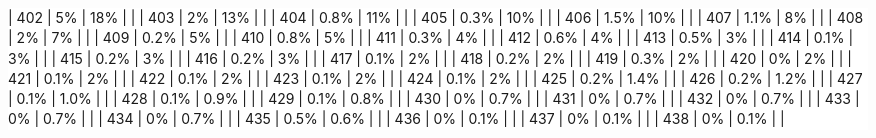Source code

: | 402 | 5% | 18% |  |
| 403 | 2% | 13% |  |
| 404 | 0.8% | 11% |  |
| 405 | 0.3% | 10% |  |
| 406 | 1.5% | 10% |  |
| 407 | 1.1% | 8% |  |
| 408 | 2% | 7% |  |
| 409 | 0.2% | 5% |  |
| 410 | 0.8% | 5% |  |
| 411 | 0.3% | 4% |  |
| 412 | 0.6% | 4% |  |
| 413 | 0.5% | 3% |  |
| 414 | 0.1% | 3% |  |
| 415 | 0.2% | 3% |  |
| 416 | 0.2% | 3% |  |
| 417 | 0.1% | 2% |  |
| 418 | 0.2% | 2% |  |
| 419 | 0.3% | 2% |  |
| 420 | 0% | 2% |  |
| 421 | 0.1% | 2% |  |
| 422 | 0.1% | 2% |  |
| 423 | 0.1% | 2% |  |
| 424 | 0.1% | 2% |  |
| 425 | 0.2% | 1.4% |  |
| 426 | 0.2% | 1.2% |  |
| 427 | 0.1% | 1.0% |  |
| 428 | 0.1% | 0.9% |  |
| 429 | 0.1% | 0.8% |  |
| 430 | 0% | 0.7% |  |
| 431 | 0% | 0.7% |  |
| 432 | 0% | 0.7% |  |
| 433 | 0% | 0.7% |  |
| 434 | 0% | 0.7% |  |
| 435 | 0.5% | 0.6% |  |
| 436 | 0% | 0.1% |  |
| 437 | 0% | 0.1% |  |
| 438 | 0% | 0.1% |  |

= = =

* Exercise prompt *
Rename "Source code" to "Table source" throughout the listing, keeping every other line the same, and leave the pictures out of your answer.

* Solution for this problem *
Table source

: | 402 | 5% | 18% |  |
| 403 | 2% | 13% |  |
| 404 | 0.8% | 11% |  |
| 405 | 0.3% | 10% |  |
| 406 | 1.5% | 10% |  |
| 407 | 1.1% | 8% |  |
| 408 | 2% | 7% |  |
| 409 | 0.2% | 5% |  |
| 410 | 0.8% | 5% |  |
| 411 | 0.3% | 4% |  |
| 412 | 0.6% | 4% |  |
| 413 | 0.5% | 3% |  |
| 414 | 0.1% | 3% |  |
| 415 | 0.2% | 3% |  |
| 416 | 0.2% | 3% |  |
| 417 | 0.1% | 2% |  |
| 418 | 0.2% | 2% |  |
| 419 | 0.3% | 2% |  |
| 420 | 0% | 2% |  |
| 421 | 0.1% | 2% |  |
| 422 | 0.1% | 2% |  |
| 423 | 0.1% | 2% |  |
| 424 | 0.1% | 2% |  |
| 425 | 0.2% | 1.4% |  |
| 426 | 0.2% | 1.2% |  |
| 427 | 0.1% | 1.0% |  |
| 428 | 0.1% | 0.9% |  |
| 429 | 0.1% | 0.8% |  |
| 430 | 0% | 0.7% |  |
| 431 | 0% | 0.7% |  |
| 432 | 0% | 0.7% |  |
| 433 | 0% | 0.7% |  |
| 434 | 0% | 0.7% |  |
| 435 | 0.5% | 0.6% |  |
| 436 | 0% | 0.1% |  |
| 437 | 0% | 0.1% |  |
| 438 | 0% | 0.1% |  |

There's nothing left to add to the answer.